DATA RECORDS:

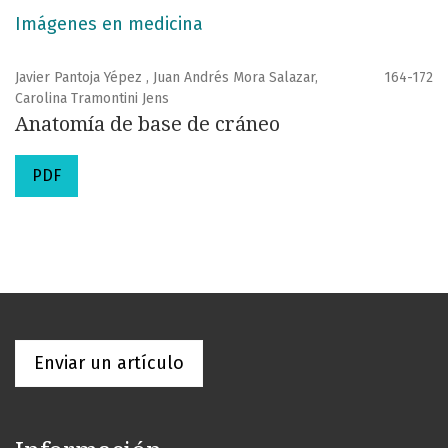
Imágenes en medicina
Javier Pantoja Yépez , Juan Andrés Mora Salazar,
164-172
Carolina Tramontini Jens
Anatomía de base de cráneo
PDF
Enviar un artículo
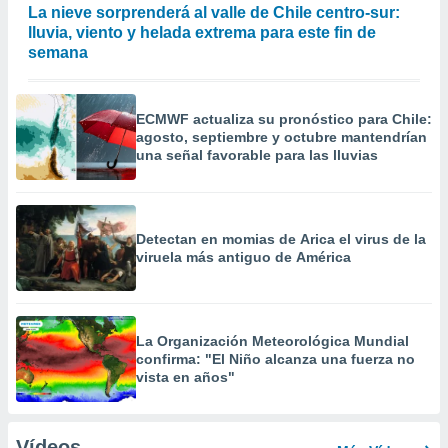
La nieve sorprenderá al valle de Chile centro-sur:
lluvia, viento y helada extrema para este fin de
semana
ECMWF actualiza su pronóstico para Chile:
agosto, septiembre y octubre mantendrían
una señal favorable para las lluvias
Detectan en momias de Arica el virus de la
viruela más antiguo de América
La Organización Meteorológica Mundial
confirma: "El Niño alcanza una fuerza no
vista en años"
Vídeos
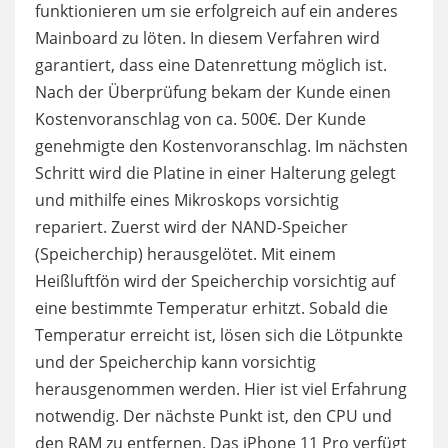
funktionieren um sie erfolgreich auf ein anderes
Mainboard zu löten. In diesem Verfahren wird
garantiert, dass eine Datenrettung möglich ist.
Nach der Überprüfung bekam der Kunde einen
Kostenvoranschlag von ca. 500€. Der Kunde
genehmigte den Kostenvoranschlag. Im nächsten
Schritt wird die Platine in einer Halterung gelegt
und mithilfe eines Mikroskops vorsichtig
repariert. Zuerst wird der NAND-Speicher
(Speicherchip) herausgelötet. Mit einem
Heißluftfön wird der Speicherchip vorsichtig auf
eine bestimmte Temperatur erhitzt. Sobald die
Temperatur erreicht ist, lösen sich die Lötpunkte
und der Speicherchip kann vorsichtig
herausgenommen werden. Hier ist viel Erfahrung
notwendig. Der nächste Punkt ist, den CPU und
den RAM zu entfernen. Das iPhone 11 Pro verfügt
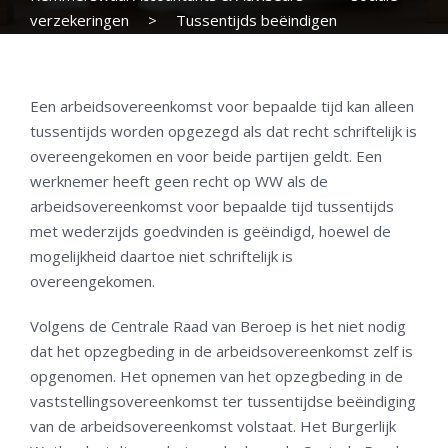
verzekeringen
>
Tussentijds beëindigen
arbeidsovereenkomst voor bepaalde tijd
Een arbeidsovereenkomst voor bepaalde tijd kan alleen
tussentijds worden opgezegd als dat recht schriftelijk is
overeengekomen en voor beide partijen geldt. Een
werknemer heeft geen recht op WW als de
arbeidsovereenkomst voor bepaalde tijd tussentijds
met wederzijds goedvinden is geëindigd, hoewel de
mogelijkheid daartoe niet schriftelijk is
overeengekomen.
Volgens de Centrale Raad van Beroep is het niet nodig
dat het opzegbeding in de arbeidsovereenkomst zelf is
opgenomen. Het opnemen van het opzegbeding in de
vaststellingsovereenkomst ter tussentijdse beëindiging
van de arbeidsovereenkomst volstaat. Het Burgerlijk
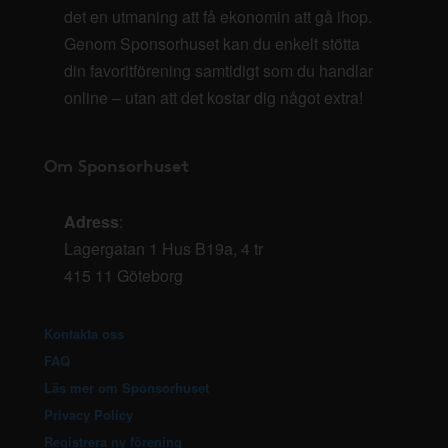
det en utmaning att få ekonomin att gå ihop.
Genom Sponsorhuset kan du enkelt stötta
din favoritförening samtidigt som du handlar
online – utan att det kostar dig något extra!
Om Sponsorhuset
Adress
:
Lagergatan 1 Hus B19a, 4 tr
415 11 Göteborg
Kontakta oss
FAQ
Läs mer om Sponsorhuset
Privacy Policy
Registrera ny förening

TASK TO CARRY OUT:
Copy out the listing above in full and keep the pictures out.

RESULT OF THIS EXERCISE:
Imágenes en medicina
Javier Pantoja Yépez , Juan Andrés Mora Salazar,
164-172
Carolina Tramontini Jens
Anatomía de base de cráneo
PDF
Enviar un artículo
La nieve sorprenderá al valle de Chile centro-sur:
lluvia, viento y helada extrema para este fin de
semana
ECMWF actualiza su pronóstico para Chile:
agosto, septiembre y octubre mantendrían
una señal favorable para las lluvias
Detectan en momias de Arica el virus de la
viruela más antiguo de América
La Organización Meteorológica Mundial
confirma: "El Niño alcanza una fuerza no
vista en años"
Vídeos
funktionieren um sie erfolgreich auf ein anderes
Mainboard zu löten. In diesem Verfahren wird
garantiert, dass eine Datenrettung möglich ist.
Nach der Überprüfung bekam der Kunde einen
Kostenvoranschlag von ca. 500€. Der Kunde
genehmigte den Kostenvoranschlag. Im nächsten
Schritt wird die Platine in einer Halterung gelegt
und mithilfe eines Mikroskops vorsichtig
repariert. Zuerst wird der NAND-Speicher
(Speicherchip) herausgelötet. Mit einem
Heißluftfön wird der Speicherchip vorsichtig auf
eine bestimmte Temperatur erhitzt. Sobald die
Temperatur erreicht ist, lösen sich die Lötpunkte
und der Speicherchip kann vorsichtig
herausgenommen werden. Hier ist viel Erfahrung
notwendig. Der nächste Punkt ist, den CPU und
den RAM zu entfernen. Das iPhone 11 Pro verfügt
verzekeringen
>
Tussentijds beëindigen
arbeidsovereenkomst voor bepaalde tijd
Een arbeidsovereenkomst voor bepaalde tijd kan alleen
tussentijds worden opgezegd als dat recht schriftelijk is
overeengekomen en voor beide partijen geldt. Een
werknemer heeft geen recht op WW als de
arbeidsovereenkomst voor bepaalde tijd tussentijds
met wederzijds goedvinden is geëindigd, hoewel de
mogelijkheid daartoe niet schriftelijk is
overeengekomen.
Volgens de Centrale Raad van Beroep is het niet nodig
dat het opzegbeding in de arbeidsovereenkomst zelf is
opgenomen. Het opnemen van het opzegbeding in de
vaststellingsovereenkomst ter tussentijdse beëindiging
van de arbeidsovereenkomst volstaat. Het Burgerlijk
det en utmaning att få ekonomin att gå ihop.
Genom Sponsorhuset kan du enkelt stötta
din favoritförening samtidigt som du handlar
online – utan att det kostar dig något extra!
Om Sponsorhuset
Adress
:
Lagergatan 1 Hus B19a, 4 tr
415 11 Göteborg
Kontakta oss
FAQ
Läs mer om Sponsorhuset
Privacy Policy
Registrera ny förening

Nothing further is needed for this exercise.